出典抜粋:
労働基準法の基礎知識_01_労働条件の明示

こんにちは。

はるか社労士事務所の代表の益永です。

職場における無用なトラブルを根絶したい
という想いから、労働基準法の基礎知識を
お伝えしていきたいと思います。

まず、第一弾は労働条件通知書の明示です。

<労働条件の明示義務>

労働条件の明示義務とは、会社から労働者に対して、
労働時間や賃金などの働くうえでの条件をきちんと
明示しなければならない義務のことをいいます。

労働者とは、正社員やパート・アルバイトなど
関係なく、すべての労働者が対象となります。

これは、労働基準法第15条(労働条件の明示)
に定められていて、罰則は30万円以下の罰金
となっています。


実態としては、すぐに罰則適用ではなく、
労働基準監督署から是正勧告書というかたちで
是正指導が入ることが多いです。

罰金や是正指導への対応が目的ではなく
職場における無用なトラブルを防止する
観点からしっかり対応していきましょう。

<労働条件の明示事項>

労働条件の明示する内容は、何でも良いわけ
ではなく法律上、これは必ず明示してくださいね
という項目が決められています。

必ず明示しないといけない項目は、
「絶対的明示事項」と言われ、具体的な
明示事項は下記のとおりです。

①労働契約の期間
②就業場所と業務内容(雇用期間中の変更の範囲を含む)
③始業・終業の時刻
④所定労働時間を超える労働の有無
⑤休憩時間
⑥休日・休暇
⑦労働者を二組以上に分けて就業させる場合における就業時点転換
⑧賃金の決定、計算及び支払いの方法
⑨賃金の締め日及び支払い時期
⑩退職に関すること(解雇の事由を含む)

また、会社で定めをした場合には明示しないと
いけない項目は「相対的明示事項」と言われ、
具体的な明示事項は下記のとおりです。

⑪昇給
⑫退職手当の定めが適用される労働者の範囲、決定、計算及び支払方法、支払い時期
⑬臨時に支払われる賃金、賞与及びこれらに準ずる賃金
⑭労働者に負担させる食費、作業用品その他
⑮安全及び衛生
⑯職業訓練
⑰災害補償及び業務外の傷病扶助
⑱表彰及び制裁
⑲休職

なお、有期雇用契約の場合は、下記の項目の
明示も必要となります。

データ行:
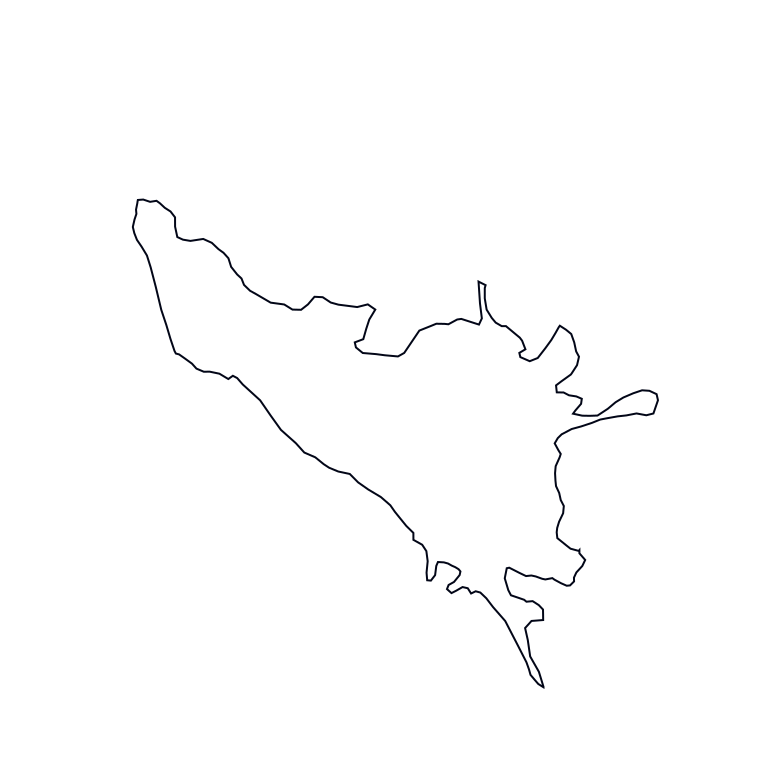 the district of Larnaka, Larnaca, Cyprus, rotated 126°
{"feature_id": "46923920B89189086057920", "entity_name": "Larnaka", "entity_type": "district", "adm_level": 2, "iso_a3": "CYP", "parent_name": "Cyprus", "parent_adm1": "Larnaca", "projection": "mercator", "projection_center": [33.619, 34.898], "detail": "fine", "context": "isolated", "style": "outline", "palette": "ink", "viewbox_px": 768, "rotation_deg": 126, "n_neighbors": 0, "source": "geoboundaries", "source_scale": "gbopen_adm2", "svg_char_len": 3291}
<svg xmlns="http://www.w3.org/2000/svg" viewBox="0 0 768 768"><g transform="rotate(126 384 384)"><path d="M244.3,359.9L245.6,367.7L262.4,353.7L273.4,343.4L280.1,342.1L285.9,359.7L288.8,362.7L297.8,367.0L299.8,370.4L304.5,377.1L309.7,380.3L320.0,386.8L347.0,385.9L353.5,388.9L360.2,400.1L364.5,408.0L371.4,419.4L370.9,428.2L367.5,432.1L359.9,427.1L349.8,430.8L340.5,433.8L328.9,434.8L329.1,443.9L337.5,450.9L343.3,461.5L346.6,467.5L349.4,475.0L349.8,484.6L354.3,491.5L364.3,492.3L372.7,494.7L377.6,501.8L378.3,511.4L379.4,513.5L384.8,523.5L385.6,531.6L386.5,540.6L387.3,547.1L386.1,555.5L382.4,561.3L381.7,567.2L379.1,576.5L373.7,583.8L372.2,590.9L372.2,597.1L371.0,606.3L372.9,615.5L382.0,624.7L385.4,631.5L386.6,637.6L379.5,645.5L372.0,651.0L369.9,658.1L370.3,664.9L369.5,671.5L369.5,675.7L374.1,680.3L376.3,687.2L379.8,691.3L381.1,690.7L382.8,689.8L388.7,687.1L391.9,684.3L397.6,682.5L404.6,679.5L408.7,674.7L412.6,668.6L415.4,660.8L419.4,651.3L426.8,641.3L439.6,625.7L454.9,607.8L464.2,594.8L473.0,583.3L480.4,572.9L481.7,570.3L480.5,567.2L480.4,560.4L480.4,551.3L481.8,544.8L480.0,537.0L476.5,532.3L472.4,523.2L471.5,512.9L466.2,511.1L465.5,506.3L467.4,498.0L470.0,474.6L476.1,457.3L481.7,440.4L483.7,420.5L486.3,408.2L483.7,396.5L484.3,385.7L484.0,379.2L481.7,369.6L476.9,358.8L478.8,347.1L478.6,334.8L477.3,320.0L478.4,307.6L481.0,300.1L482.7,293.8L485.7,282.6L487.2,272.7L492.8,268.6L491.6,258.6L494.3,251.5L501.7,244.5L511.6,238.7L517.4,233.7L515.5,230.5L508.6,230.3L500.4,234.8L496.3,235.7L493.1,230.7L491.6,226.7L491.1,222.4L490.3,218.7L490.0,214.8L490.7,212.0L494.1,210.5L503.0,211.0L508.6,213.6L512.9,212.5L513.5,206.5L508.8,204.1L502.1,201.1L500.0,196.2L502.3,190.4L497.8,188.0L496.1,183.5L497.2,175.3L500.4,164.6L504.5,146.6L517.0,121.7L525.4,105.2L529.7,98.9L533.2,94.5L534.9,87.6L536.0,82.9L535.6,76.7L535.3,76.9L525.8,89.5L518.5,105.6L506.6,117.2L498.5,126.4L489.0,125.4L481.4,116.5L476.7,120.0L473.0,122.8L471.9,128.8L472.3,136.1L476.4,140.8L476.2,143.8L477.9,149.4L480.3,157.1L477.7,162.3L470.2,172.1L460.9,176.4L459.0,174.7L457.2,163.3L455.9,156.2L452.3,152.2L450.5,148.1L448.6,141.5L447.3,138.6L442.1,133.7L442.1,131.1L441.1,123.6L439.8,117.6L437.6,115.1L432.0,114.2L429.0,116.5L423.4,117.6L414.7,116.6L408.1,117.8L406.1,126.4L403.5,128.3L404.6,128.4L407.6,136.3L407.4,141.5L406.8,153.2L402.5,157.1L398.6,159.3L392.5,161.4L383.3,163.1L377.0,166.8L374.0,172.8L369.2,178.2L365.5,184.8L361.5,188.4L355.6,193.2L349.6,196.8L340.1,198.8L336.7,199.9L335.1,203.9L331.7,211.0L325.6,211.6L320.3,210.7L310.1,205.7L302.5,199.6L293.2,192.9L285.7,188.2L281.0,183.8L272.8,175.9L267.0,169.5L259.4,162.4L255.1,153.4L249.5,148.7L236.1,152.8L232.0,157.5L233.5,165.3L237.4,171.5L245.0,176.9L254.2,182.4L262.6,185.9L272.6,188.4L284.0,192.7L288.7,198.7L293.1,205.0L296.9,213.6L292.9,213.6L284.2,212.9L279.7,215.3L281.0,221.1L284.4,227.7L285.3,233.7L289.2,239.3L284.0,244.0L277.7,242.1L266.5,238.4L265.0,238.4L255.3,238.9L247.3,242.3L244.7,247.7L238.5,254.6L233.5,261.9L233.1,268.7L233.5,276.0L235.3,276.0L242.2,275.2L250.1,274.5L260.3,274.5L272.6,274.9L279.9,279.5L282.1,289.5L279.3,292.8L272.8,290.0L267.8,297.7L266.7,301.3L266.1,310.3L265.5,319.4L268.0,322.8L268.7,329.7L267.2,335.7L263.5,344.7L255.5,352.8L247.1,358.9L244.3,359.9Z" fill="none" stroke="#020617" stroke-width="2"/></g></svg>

課題:
A) 労働条件の明示についての文章によると、労働条件の明示義務に違反した場合の罰則は何か。
B) 労働条件の明示についての文章を二文で要約せよ。
C) 労働条件の明示についての文章の続きを、最後の文の次から書け。

解答:
A) 30万円以下の罰金である。

B) 労働基準法第15条により、会社は正社員やパート・アルバイトを問わずすべての労働者に対して、労働時間や賃金などの労働条件を明示する義務を負い、違反には30万円以下の罰金が定められている。明示する内容には、必ず明示しなければならない「絶対的明示事項」と、会社で定めをした場合に明示しなければならない「相対的明示事項」がある。

C)
⑳有期労働契約の「更新基準」のこと
 ※上限の定めがあれば、その内容を含む
㉑無期転換申込みに関する事項及び無期転換後の労働条件
 ※契約期間内に無期転換申込権が発生する場合のみ

<パート・有期労働者の明示事項>

パートタイマーなどの短時間・有期雇用労働者を雇い入れる際には、
上記の事項に加えて、次の事項の書面による明示も必要です。

・昇給の有無
・退職手当の有無
・賞与の有無
・短時間労働者の雇用管理の改善等に関する事項に係る

 相談窓口に関する事項

相談窓口に関する事項については、
見落としされるケースが多いので
特に注意しましょう。

上記の特定事項を文書の交付等により、
明示しなかった場合には、

パートタイム・有期雇用労働法31条により、
10万円以下の過料に処せられるリスクが
あります。

<労働条件通知書と雇用契約書の違い>

労働条件の明示の書式については、
法律上は規定されておりません。

一般的には、

①労働条件通知書の交付
②雇用契約書の作成

といった方法で明示することが多いです。

労働条件通知書と雇用契約書の違いに関する
ご質問もよくお受けしますが、違いを一言で
申し上げますと、

①労働条件通知書・・・会社からの一方的な通知
②雇用契約書・・・双方が合意して締結

といった違いになります。

法律上の労働条件の明示義務は、
労働条件通知書でも雇用契約書でも
どちらでも構いません。

ただし、トラブル防止の観点からも、

雇用契約書を「2部」作成し、
労働者に署名・捺印をしてもらった後
双方で保管しておくのがおすすめです。

なお、労働条件通知書であっても、
「上記契約内容に同意致します。」
などの一文を入れて、

日付や労働者の署名・捺印の箇所を
設けて通知しても良いです。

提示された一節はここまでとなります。